Şamil | Kategoriler | Konular

Garamet

GARÂMET

Zarar, ziyan, alış-verişte zarar etmek,
zimmetinde olup da edası gereken şeyi ödemek anlamında bir
İslâm hukuku terimi.

İslâm'da bir kimse malını, kâr
ekleyerek satabileceği gibi, hiç kârsız, hatta zararına
da satabilir. Zararına satış çeşitli amaçlar için
yapılır. Meselâ alıcıya yardımda bulunma,
malı bir an önce paraya çevirme ve müşteriyi dükkana alıştırma
gibi... Ancak satıcının sıkışık
durumundan, samimiyetinden veya malın gerçek değerini
bilmeyişinden yararlanarak, malı değerinin çok altında
bir fiyatla satın almaktan sakınmak gerekir. Çünkü Hz.
Peygamber, darda kalan kimsenin bu durumundan yararlanarak onunla alış-verişi
yasaklamıştır. (Ahmed b. Hanbel, I,116). Diğer yandan,
Ashabı kirâm da malın değerini bilmeyen
satıcıyı uyararak, malı gerçek değeri üzerinden
satın almayı tercih etmişlerdir. Böyle bir uyarmayla,
gerçekte beşyüz dirheme alabileceği atı, sekizyüz
dirheme satın alan Cerir b. Abdillah el-Becellî (Ö. 51/671) bunun
sebebini soranlara şu cevabı vermiştir: "Biz
alış-verişte hile yapmayacağımız hususunda
Allah Resulu'ne söz verdik" (İbn Hazm, el-Muhalla,
Mısır 1389 H., IX, 454 vd, mesele: 1464).

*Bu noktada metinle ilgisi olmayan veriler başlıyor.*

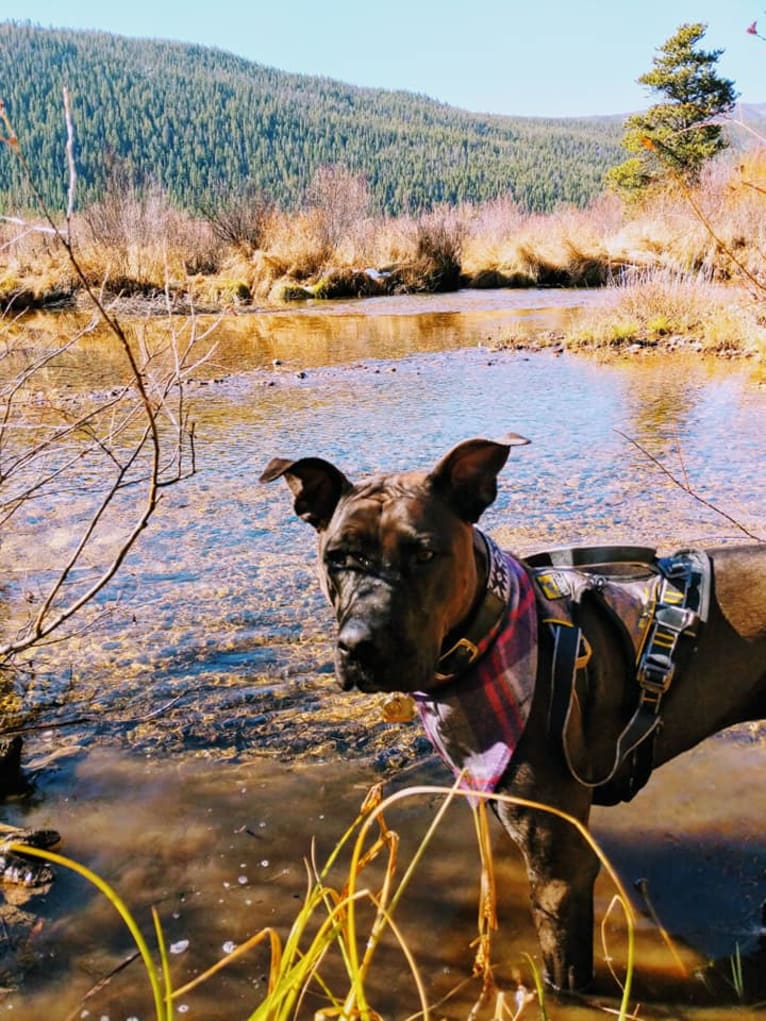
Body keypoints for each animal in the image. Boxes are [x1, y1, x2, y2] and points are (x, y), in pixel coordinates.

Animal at [263, 434, 766, 992]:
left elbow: (565, 972)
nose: (360, 646)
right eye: (337, 558)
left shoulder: (561, 869)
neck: (485, 636)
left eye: (425, 553)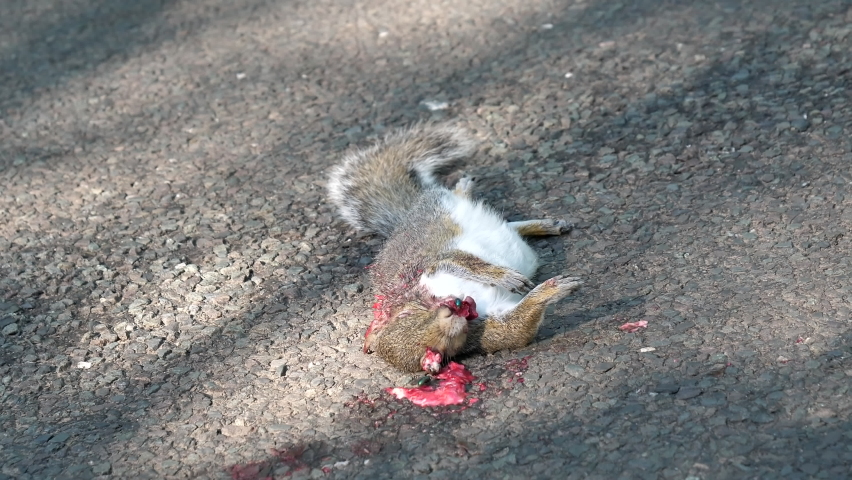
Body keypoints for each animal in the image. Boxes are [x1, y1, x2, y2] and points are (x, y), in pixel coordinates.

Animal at [327, 124, 582, 373]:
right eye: (435, 353)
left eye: (409, 315)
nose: (451, 309)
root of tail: (404, 220)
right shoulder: (481, 330)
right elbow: (517, 329)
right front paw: (550, 291)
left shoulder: (430, 270)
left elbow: (460, 263)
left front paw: (504, 277)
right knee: (510, 228)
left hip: (438, 207)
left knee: (462, 204)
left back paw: (467, 187)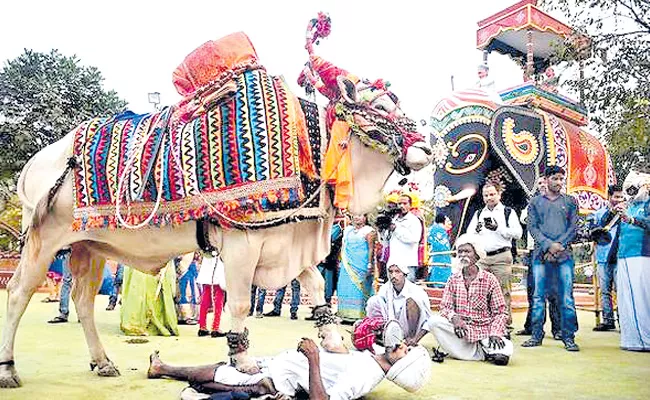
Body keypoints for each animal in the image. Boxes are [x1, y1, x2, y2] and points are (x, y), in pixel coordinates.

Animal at [2, 13, 432, 388]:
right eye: (379, 106)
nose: (427, 147)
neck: (309, 145)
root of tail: (36, 162)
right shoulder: (242, 246)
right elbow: (240, 305)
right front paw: (242, 361)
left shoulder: (289, 239)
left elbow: (313, 288)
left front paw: (333, 343)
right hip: (43, 242)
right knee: (19, 292)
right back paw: (9, 369)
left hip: (88, 245)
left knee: (83, 299)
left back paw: (103, 361)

Kârın meşrû olması, riziko yüzündendir.
Hiç zarar etmemek veya zarara katlanmayı kabul etmeksizin ana paraya
maktû ilâve yaparak almak faiz muamelesi demektir.

Garâmetin bir diğer anlamı; borçlu olmadığı
halde başkasının borcunu yüklenme, tazmin sorumluluğunu
üzerine almadır. Meselâ, kendisine bir mal emanet (vedîa) olarak bırakılan
kimse kasıt veya ihmali olmadıkça bu malın telefinden
sorumlu tutulamaz. Bazı durumlarda emanet, tazmin yükümlülüğüne
(garâmete) dönüşür. Meselâ, emanetçinin malı korumayı
terketmesi gibi. Çünkü o, akitle emaneti korumayı üzerine almıştır.
Bunu yapmaz ve emanet helâk olursa, kefâlet (garâmet) yoluyla malın
bedeli ondan tazmin edilir. Emanet bırakılan kişi malı,
aile fertlerinden olmayan veya emanete ehil bulunmayan kimseye vermesi hâlinde
telef olursa tazmin yükümlülüğü doğar.

Emanet mal, kullanmakla telef olsa, yine tamir edilmesi
gerekir.

Emanet malla yola çıkmak: Eğer, yol güvenli
olur ve hal sahibi de yasak koymamışsa yolculukta emaneti
yanına alabilir: Bu taktirde teleften sorumlu tutulmaz.

Emaneti inkâr veya kendi malına,
ayrılmayacak şekilde karıştırması hâlinde
tazmin yükümlülüğü olur (es-Serahsî, el-Mebsût, IX, 110, 116
vd.; el-Kâsânî, Bedâyiu's-Sanâyi', VI, 212; İbnûl-Hümam,
Fethu'l-Kadîr, VII, 93; İbn Âbidin Reddû'l-Muhtâr, IV, 519;
İbn Rüşd, Bidâyetü'l-Müctehid, II, 307, İbn Kudâme,
el-Muğnî, VI, 401).

Başkasına kullanması için emanet (âriyet)
bırakılan malın telef olması hâlinde de yukarıdakilere
benzer sebeplerle tazmin (garâmet) sorumluluğu doğar (el-Kâsânî,
a.g.e., VI, 218 vd.; İbn Âbidîn, Reddu'l-Muhtâr,IV, 527).